INPUT RECORDS |
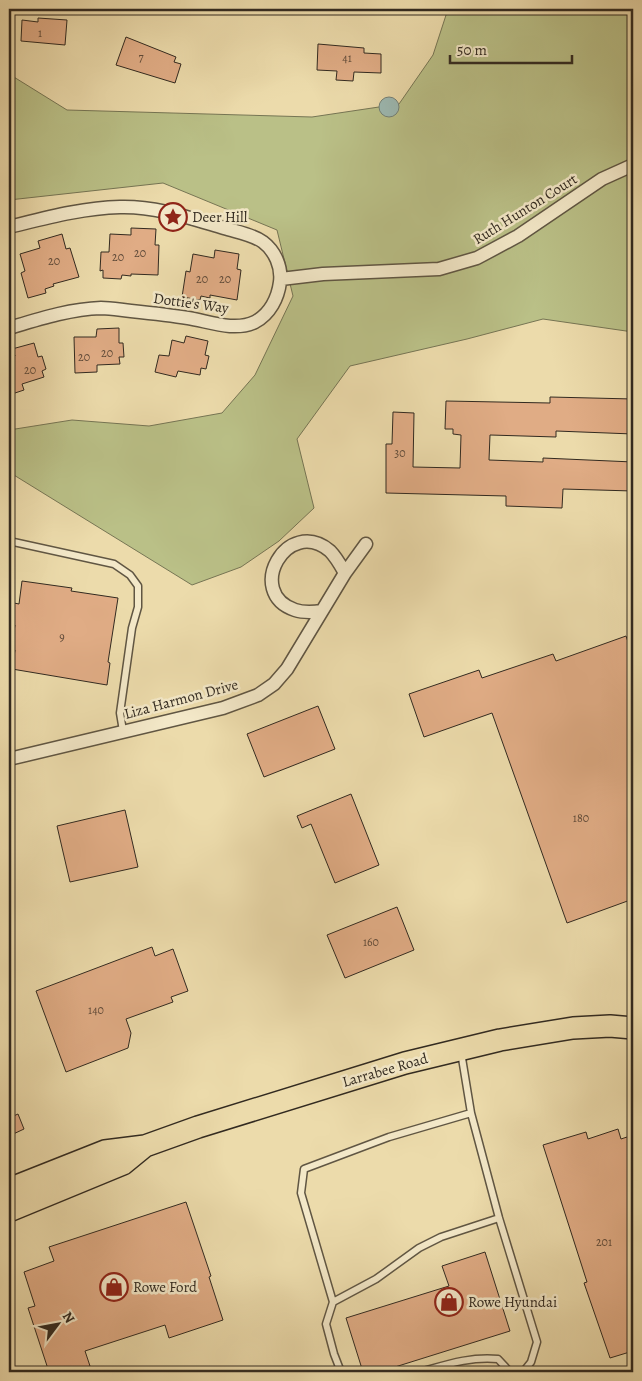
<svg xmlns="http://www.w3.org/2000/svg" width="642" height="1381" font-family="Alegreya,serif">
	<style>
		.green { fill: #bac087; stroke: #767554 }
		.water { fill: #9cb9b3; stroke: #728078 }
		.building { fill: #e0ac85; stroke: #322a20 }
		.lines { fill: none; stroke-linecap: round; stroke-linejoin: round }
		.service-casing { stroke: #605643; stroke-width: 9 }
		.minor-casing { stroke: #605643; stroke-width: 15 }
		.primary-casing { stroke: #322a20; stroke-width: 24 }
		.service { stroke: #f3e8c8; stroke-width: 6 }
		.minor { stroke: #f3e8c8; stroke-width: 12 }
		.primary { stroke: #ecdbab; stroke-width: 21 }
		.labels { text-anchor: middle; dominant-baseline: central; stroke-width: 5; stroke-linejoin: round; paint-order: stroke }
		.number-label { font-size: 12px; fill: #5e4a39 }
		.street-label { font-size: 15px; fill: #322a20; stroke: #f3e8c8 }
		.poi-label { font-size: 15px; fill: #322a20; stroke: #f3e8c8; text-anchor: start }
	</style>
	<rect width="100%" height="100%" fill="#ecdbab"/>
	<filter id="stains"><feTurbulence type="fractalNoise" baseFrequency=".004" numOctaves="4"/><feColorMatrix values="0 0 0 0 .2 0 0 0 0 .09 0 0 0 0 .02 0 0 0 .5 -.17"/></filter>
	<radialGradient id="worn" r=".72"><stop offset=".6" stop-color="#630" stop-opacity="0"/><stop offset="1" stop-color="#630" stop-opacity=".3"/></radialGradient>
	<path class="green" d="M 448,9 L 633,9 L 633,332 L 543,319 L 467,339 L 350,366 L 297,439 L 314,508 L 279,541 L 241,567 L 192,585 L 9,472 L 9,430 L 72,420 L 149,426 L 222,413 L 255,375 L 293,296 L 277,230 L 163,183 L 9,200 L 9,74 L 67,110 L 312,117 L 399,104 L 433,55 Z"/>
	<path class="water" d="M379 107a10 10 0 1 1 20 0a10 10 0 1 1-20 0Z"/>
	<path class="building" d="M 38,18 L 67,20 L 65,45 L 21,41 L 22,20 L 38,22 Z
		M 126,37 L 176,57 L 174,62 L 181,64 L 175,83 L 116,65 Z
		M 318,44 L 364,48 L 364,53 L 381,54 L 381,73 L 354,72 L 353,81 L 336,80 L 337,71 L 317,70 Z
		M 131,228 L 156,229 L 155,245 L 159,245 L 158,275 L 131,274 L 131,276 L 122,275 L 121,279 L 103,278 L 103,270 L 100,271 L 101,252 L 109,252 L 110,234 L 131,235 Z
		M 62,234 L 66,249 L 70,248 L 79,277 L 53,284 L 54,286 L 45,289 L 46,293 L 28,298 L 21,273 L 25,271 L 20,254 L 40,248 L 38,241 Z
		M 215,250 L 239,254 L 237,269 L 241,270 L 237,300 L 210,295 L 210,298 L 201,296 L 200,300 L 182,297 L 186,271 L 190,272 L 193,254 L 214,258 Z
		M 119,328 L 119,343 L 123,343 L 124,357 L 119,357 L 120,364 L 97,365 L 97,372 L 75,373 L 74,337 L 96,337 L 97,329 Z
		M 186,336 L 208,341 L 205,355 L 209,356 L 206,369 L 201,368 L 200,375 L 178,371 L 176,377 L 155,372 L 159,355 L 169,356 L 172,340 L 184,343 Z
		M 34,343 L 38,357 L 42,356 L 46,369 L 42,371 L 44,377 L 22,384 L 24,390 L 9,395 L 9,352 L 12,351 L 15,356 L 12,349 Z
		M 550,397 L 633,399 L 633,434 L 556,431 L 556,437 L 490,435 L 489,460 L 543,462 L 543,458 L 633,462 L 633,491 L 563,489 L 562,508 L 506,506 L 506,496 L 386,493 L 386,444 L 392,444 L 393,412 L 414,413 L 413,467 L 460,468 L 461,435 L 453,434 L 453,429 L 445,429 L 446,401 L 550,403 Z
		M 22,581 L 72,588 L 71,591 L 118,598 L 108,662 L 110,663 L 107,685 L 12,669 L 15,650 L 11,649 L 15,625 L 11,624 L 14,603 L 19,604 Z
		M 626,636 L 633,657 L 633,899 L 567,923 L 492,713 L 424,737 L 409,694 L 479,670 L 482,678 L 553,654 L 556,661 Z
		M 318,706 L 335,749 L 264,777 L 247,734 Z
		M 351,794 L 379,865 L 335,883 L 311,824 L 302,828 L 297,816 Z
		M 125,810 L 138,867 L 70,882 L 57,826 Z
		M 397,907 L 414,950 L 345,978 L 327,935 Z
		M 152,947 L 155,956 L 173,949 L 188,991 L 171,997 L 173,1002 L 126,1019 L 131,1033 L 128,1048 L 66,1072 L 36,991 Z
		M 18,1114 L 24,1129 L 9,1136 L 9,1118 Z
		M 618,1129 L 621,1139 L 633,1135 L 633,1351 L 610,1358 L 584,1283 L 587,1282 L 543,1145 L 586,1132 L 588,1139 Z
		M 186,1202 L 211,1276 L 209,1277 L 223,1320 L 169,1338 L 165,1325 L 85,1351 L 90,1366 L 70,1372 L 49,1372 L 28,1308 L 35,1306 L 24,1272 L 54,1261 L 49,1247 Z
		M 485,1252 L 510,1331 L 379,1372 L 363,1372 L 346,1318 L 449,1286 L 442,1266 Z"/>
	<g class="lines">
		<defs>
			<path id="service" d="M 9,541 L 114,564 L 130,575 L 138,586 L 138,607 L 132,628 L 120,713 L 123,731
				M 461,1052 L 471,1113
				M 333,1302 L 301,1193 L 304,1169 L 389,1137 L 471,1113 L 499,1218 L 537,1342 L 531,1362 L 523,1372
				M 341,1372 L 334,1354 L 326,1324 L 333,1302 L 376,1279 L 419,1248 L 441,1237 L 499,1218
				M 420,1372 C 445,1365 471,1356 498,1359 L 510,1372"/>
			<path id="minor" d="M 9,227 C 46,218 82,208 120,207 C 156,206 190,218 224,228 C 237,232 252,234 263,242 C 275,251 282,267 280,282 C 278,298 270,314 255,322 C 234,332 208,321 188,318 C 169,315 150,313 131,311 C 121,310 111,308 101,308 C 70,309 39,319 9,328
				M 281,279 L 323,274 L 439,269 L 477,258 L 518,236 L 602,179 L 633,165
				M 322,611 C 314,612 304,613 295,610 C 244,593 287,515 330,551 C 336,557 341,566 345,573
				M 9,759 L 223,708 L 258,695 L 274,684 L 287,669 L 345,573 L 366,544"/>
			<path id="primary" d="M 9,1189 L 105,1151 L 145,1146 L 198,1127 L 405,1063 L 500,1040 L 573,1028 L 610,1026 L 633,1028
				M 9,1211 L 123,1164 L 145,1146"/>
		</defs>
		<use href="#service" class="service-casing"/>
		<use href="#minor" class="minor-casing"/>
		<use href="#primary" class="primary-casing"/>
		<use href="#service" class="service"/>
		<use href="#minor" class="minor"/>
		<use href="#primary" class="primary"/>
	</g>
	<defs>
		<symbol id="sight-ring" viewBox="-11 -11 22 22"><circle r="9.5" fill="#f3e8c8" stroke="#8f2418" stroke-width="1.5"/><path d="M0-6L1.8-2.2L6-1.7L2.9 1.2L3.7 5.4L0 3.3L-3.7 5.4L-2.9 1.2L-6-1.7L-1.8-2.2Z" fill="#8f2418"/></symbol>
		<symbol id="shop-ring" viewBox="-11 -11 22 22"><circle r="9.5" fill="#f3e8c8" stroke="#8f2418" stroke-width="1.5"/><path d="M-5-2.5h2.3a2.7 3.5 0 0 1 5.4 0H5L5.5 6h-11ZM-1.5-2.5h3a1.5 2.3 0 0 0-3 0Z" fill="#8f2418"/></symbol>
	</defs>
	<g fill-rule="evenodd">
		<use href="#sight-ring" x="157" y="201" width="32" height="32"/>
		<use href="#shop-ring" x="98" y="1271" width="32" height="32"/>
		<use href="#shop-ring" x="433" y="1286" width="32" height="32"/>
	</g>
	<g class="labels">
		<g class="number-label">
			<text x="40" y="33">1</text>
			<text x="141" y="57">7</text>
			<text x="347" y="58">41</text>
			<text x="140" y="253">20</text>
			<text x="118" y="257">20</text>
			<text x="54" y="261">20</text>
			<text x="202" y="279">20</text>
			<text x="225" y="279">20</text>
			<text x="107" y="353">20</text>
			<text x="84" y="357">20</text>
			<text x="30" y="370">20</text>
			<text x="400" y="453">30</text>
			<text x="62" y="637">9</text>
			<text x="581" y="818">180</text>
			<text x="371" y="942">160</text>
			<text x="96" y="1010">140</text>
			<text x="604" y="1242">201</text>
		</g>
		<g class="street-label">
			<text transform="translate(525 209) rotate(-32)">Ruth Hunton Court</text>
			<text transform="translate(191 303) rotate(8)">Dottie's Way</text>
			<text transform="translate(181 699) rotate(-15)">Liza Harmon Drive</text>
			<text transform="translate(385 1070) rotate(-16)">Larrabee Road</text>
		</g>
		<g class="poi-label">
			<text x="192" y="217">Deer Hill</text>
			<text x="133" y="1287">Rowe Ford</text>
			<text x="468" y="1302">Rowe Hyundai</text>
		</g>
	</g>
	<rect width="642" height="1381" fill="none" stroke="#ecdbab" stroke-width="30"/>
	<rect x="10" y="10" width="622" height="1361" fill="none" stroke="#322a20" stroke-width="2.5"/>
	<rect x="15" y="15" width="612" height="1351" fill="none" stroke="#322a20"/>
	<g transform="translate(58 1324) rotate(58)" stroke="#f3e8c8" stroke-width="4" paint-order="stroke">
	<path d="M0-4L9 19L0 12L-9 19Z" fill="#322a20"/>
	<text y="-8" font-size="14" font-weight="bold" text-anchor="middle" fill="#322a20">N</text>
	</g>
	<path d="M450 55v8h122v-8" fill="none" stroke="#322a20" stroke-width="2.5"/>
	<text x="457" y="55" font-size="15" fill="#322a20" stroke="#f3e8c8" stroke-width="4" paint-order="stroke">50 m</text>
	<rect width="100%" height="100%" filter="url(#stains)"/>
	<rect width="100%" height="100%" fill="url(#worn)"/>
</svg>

WORK TO COMPLETE |
Among the lines of the preceding data, which ones hold the word "worn"? List them.

RESULT OF THE EXERCISE |
	<radialGradient id="worn" r=".72"><stop offset=".6" stop-color="#630" stop-opacity="0"/><stop offset="1" stop-color="#630" stop-opacity=".3"/></radialGradient>
	<rect width="100%" height="100%" fill="url(#worn)"/>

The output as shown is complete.